Il écarquilla les yeux. Avant de comprendre, il se retrouvait, le poignard entre les mains. Christian étouffa un rire devant la mine ahurie de Florian.

— Qu’est-ce qui te prend ?

— À ton avis ? Je t’offre la clef des champs. Il est à toi, fais-en ce que tu veux.

— Justement, pourquoi me le donner ? Pourquoi ferais-tu cela ?

Christian tapota son propre poignard, songeur.

— Va savoir. Je ne cautionne rien du tout. Je suis peut-être vieux jeu, mais je pense encore que la fin ne justifie pas le moyen. Mais ce n’est pas parce que je comprends ton attitude que je l’approuve pour autant. C’est juste que selon moi, tu as le droit à une seconde chance. À toi de voir si tu veux la saisir ou pas.

Florian en resta coi. Christian pensait sérieusement ce qu’il disait. Il semblait croire fermement au principe de la seconde chance. Du deuxième essai. Comme si Florian venait de lui apporter la preuve tangible que c’était possible.

— S’ils l’apprennent, tu vas avoir des problèmes.

Nous allons avoir des problèmes corrigea Christian. Assume tes responsabilités. J’assumerai les miennes. Et ne te méprends pas : ce n’est pas uniquement pour toi que je le fais. C’est pour moi aussi. Tu tiens l’opportunité qu’aucun de nous n’a jamais pu avoir. Alors ne la gâche-pas. Prouve-nous qu’on avait tort.

— C’est vraiment tout ce que tu attends de moi ?

— Ne te fais pas prendre tout de suite. C’est tout ce que je demande. Ils ont besoin de toi alors ne les déçois pas.

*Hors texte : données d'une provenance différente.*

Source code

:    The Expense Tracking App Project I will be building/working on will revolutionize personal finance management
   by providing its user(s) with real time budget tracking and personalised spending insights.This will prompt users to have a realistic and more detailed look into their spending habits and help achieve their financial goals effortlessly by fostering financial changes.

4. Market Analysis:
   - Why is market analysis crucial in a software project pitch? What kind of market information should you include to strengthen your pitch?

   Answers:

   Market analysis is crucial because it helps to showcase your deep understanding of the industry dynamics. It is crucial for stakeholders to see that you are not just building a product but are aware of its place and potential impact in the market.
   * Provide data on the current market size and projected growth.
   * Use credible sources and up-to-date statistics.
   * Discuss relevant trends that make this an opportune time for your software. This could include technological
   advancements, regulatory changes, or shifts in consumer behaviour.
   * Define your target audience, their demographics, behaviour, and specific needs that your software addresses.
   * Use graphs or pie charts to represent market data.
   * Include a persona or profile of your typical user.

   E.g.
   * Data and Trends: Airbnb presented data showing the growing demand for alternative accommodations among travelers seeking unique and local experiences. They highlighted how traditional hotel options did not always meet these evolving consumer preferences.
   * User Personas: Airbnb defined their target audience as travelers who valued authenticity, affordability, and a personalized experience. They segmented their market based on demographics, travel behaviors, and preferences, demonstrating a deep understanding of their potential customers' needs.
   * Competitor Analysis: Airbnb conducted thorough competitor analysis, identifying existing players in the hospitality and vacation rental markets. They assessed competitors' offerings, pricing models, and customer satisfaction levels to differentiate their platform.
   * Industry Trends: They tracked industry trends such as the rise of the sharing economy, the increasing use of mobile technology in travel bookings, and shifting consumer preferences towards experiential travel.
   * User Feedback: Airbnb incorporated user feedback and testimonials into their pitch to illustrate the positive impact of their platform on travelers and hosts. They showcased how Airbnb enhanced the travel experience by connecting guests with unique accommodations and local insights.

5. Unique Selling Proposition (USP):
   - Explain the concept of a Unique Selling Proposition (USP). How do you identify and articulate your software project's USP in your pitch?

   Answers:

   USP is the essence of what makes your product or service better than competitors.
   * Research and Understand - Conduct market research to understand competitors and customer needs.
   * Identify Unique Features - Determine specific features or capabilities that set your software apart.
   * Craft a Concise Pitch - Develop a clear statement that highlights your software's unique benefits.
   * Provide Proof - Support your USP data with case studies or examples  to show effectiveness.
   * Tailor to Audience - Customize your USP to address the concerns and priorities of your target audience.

L’âme continuait de se déverser lentement en lui, ravivant la semblance de Florian. Plus encore, il portait de nouveau en lui ce qui faisait de Florian ce qu’il est. Avec ses luttes. Ses chagrins, aussi. Et ce qui lui tenait à cœur.

Il saisit le poignard et le maintint contre son flanc. Il ne laisserait personne le lui reprendre. Il leva la tête. Une étincelle fantôme flotta un instant entre eux alors que Christian semblait se changer en ombre cendrée prisonnière du passée. Tout un monde avait beau les séparer, le but qu’ils partageaient était le même.